A Hijacking is 100 minutes of gruelling, gripping tension. It doesn’t seek to glamorise or Hollywoodise the very real threat of modern-day piracy to commercial shipping. Instead it starkly portrays the at times horrific possibilities when hostages are held long-term for ransom. It is not a barrel of laughs…
The action switches between a Danish cargo carrier which is captured by Somali pirates, and the shipping company which must negotiate for the safe return of the crew. All of the performances are excellent – but Søren Malling at the CEO of the company is especially stunning. Against the advice of a security consultant he takes responsibility for the negotiations and personally deals with the pirate’s representative… and over the weeks which stretch into months this confident, capable and assured man starts to quietly unravel. There are some shatteringly powerful scenes; especially when he has to inform the crew’s relatives of sudden events.

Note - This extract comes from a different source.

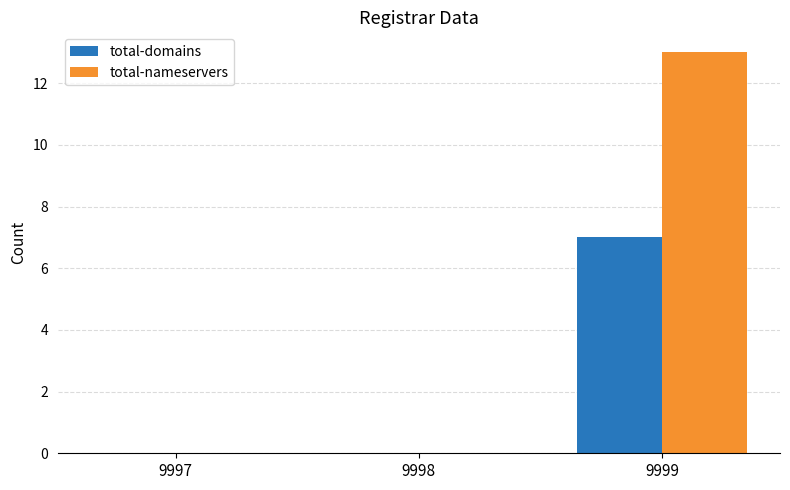

Are the bars grouped side by side (vs. stacked)?

Yes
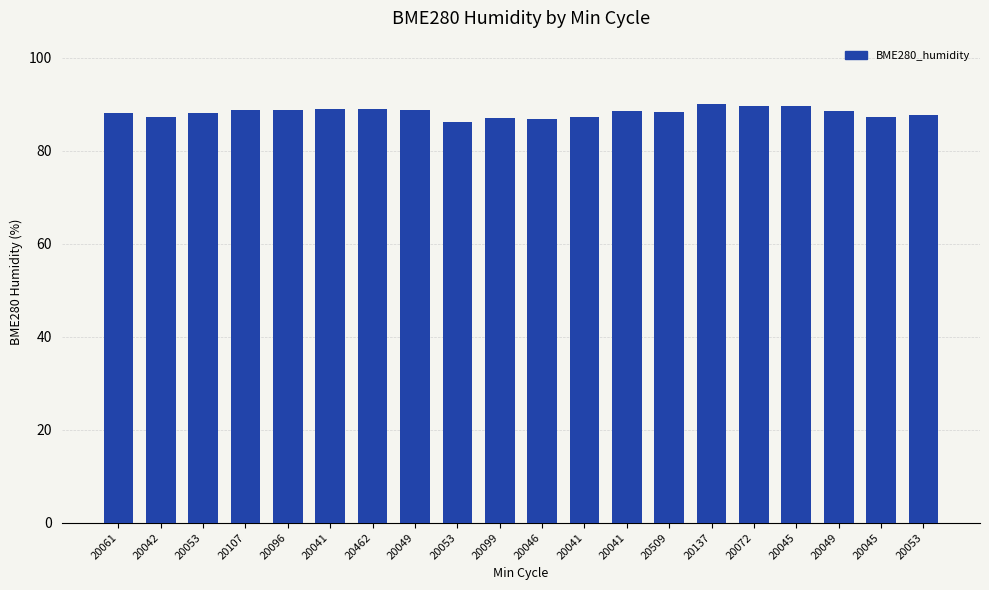

Are the bars horizontal?

No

Likewise, the key character on the ship – its cook – puts in a pivotal performance. The plot explores how the captives and their captors at times reach towards an acknowledgement of shared humanity. But it also shies away from standard kidnap clichés, and presents some moments of frightening brutality.

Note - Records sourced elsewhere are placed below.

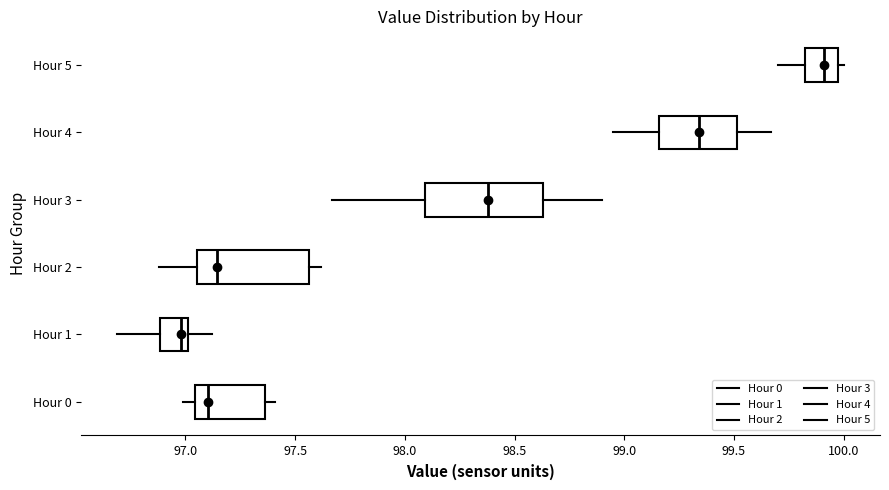

Reading bottom to top, read every box against the x-axis: the position of its median line, the range the box covers, and the ends of its whiskers. The values are not printed on the chart, so give them approximately, as read against the axis.

Hour 0: median 97.10, box 97.05 to 97.35, whiskers 97.00 to 97.40
Hour 1: median 97.00 (just left of the box's right edge), box 96.90 to 97.00, whiskers 96.70 to 97.10
Hour 2: median 97.15, box 97.05 to 97.55, whiskers 96.90 to 97.60
Hour 3: median 98.40, box 98.10 to 98.65, whiskers 97.65 to 98.90
Hour 4: median 99.35, box 99.15 to 99.50, whiskers 98.95 to 99.65
Hour 5: median 99.90, box 99.80 to 99.95, whiskers 99.70 to 100.00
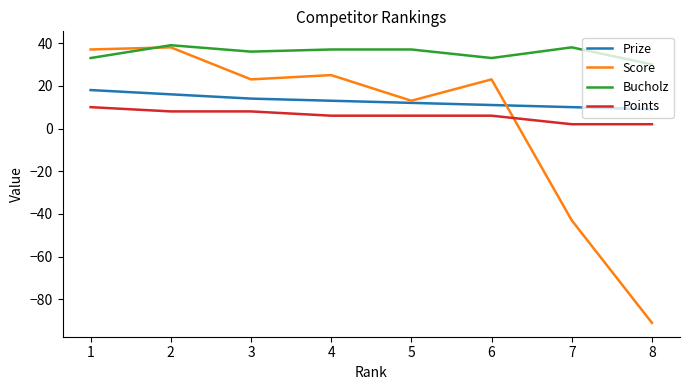

Which series has the largest total across all categories?

Bucholz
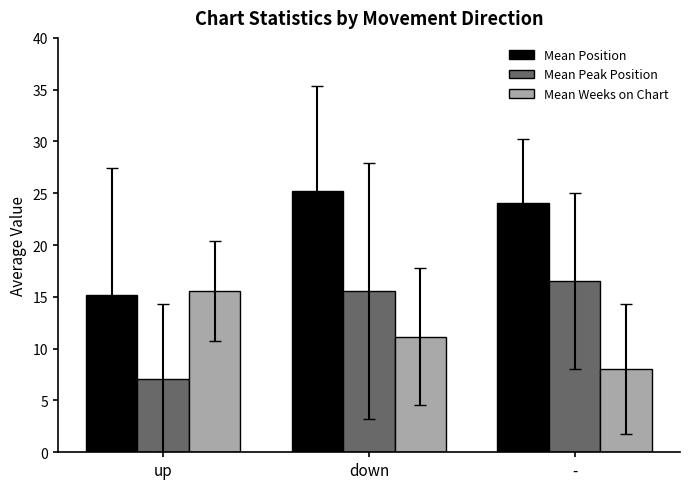

What is the average value of the Mean Position series?

21.5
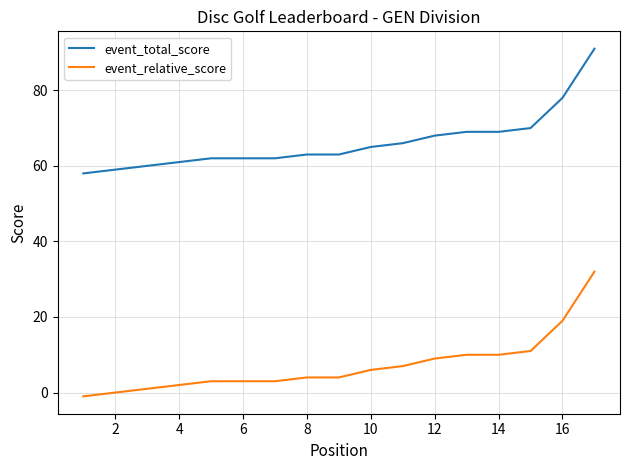

What is the smallest value displayed?

-1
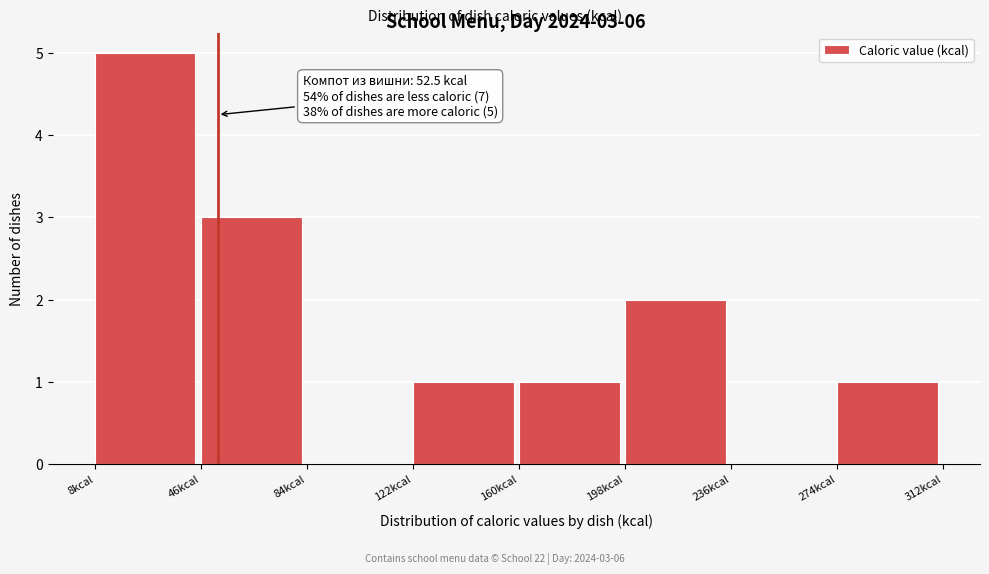

Which range on the x-axis has the tallest bar?

10 to 45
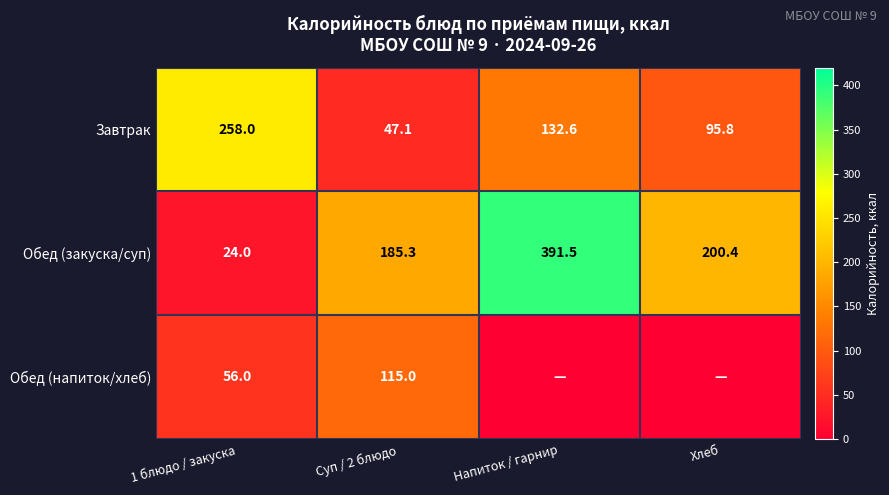

At which label does Обед (закуска/суп) reach its peak?

Напиток / гарнир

The pirate negotiator (who may be far more than that) is another compelling character; well worth watching his frustration reach boiling point.
The filming is understated and almost invisible: events are presented in matter of fact fashion without ‘fake documentary’ camera-shake or any such gimmicks. A Hijacking doesn’t need them. The scenes in the operations room of the Danish company are especially atmospheric: a room with no windows; bare walls plastered with photos of the kidnapped crew; a stark whiteboard showing the kidnappers’ current demand. The action leaps to the cabin on board the ship where the captain, cook and first officer are imprisoned – with no ventilation or toilet access – and we’re invited to see the similarities between the two situations.
Look out also for the scene with the goats, which really doesn’t require any explanation to hammer home its sinister suggestion.
The English subtitling is well presented and didn’t disrupt the dramatic flow at any point.
A stunning if arduous example of superb film-making.